PROVIDED ENTRIES:
★ ★ ★
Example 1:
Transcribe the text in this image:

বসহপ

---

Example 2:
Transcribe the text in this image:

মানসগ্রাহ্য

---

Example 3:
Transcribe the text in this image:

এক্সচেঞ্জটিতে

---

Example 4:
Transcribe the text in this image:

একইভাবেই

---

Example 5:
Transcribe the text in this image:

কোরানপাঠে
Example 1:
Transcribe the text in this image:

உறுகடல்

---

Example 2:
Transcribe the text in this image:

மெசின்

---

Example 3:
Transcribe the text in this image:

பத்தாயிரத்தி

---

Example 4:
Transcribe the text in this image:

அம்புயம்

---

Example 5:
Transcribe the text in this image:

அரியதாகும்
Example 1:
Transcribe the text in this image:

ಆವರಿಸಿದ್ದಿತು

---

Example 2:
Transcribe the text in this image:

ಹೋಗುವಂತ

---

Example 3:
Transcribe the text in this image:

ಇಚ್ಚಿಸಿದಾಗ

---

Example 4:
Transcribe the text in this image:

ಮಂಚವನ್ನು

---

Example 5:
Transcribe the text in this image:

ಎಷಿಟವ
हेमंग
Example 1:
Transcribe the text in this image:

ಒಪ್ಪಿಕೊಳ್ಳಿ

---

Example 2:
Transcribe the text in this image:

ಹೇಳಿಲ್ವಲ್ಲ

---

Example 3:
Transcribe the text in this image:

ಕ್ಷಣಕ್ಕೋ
★ ★ ★
WHAT THE TASK REQUIRES:
The answer should be an exact copy of the data.

ANSWER TO THE EXERCISE:
Example 1:
Transcribe the text in this image:

বসহপ

---

Example 2:
Transcribe the text in this image:

মানসগ্রাহ্য

---

Example 3:
Transcribe the text in this image:

এক্সচেঞ্জটিতে

---

Example 4:
Transcribe the text in this image:

একইভাবেই

---

Example 5:
Transcribe the text in this image:

কোরানপাঠে
Example 1:
Transcribe the text in this image:

உறுகடல்

---

Example 2:
Transcribe the text in this image:

மெசின்

---

Example 3:
Transcribe the text in this image:

பத்தாயிரத்தி

---

Example 4:
Transcribe the text in this image:

அம்புயம்

---

Example 5:
Transcribe the text in this image:

அரியதாகும்
Example 1:
Transcribe the text in this image:

ಆವರಿಸಿದ್ದಿತು

---

Example 2:
Transcribe the text in this image:

ಹೋಗುವಂತ

---

Example 3:
Transcribe the text in this image:

ಇಚ್ಚಿಸಿದಾಗ

---

Example 4:
Transcribe the text in this image:

ಮಂಚವನ್ನು

---

Example 5:
Transcribe the text in this image:

ಎಷಿಟವ
हेमंग
Example 1:
Transcribe the text in this image:

ಒಪ್ಪಿಕೊಳ್ಳಿ

---

Example 2:
Transcribe the text in this image:

ಹೇಳಿಲ್ವಲ್ಲ

---

Example 3:
Transcribe the text in this image:

ಕ್ಷಣಕ್ಕೋ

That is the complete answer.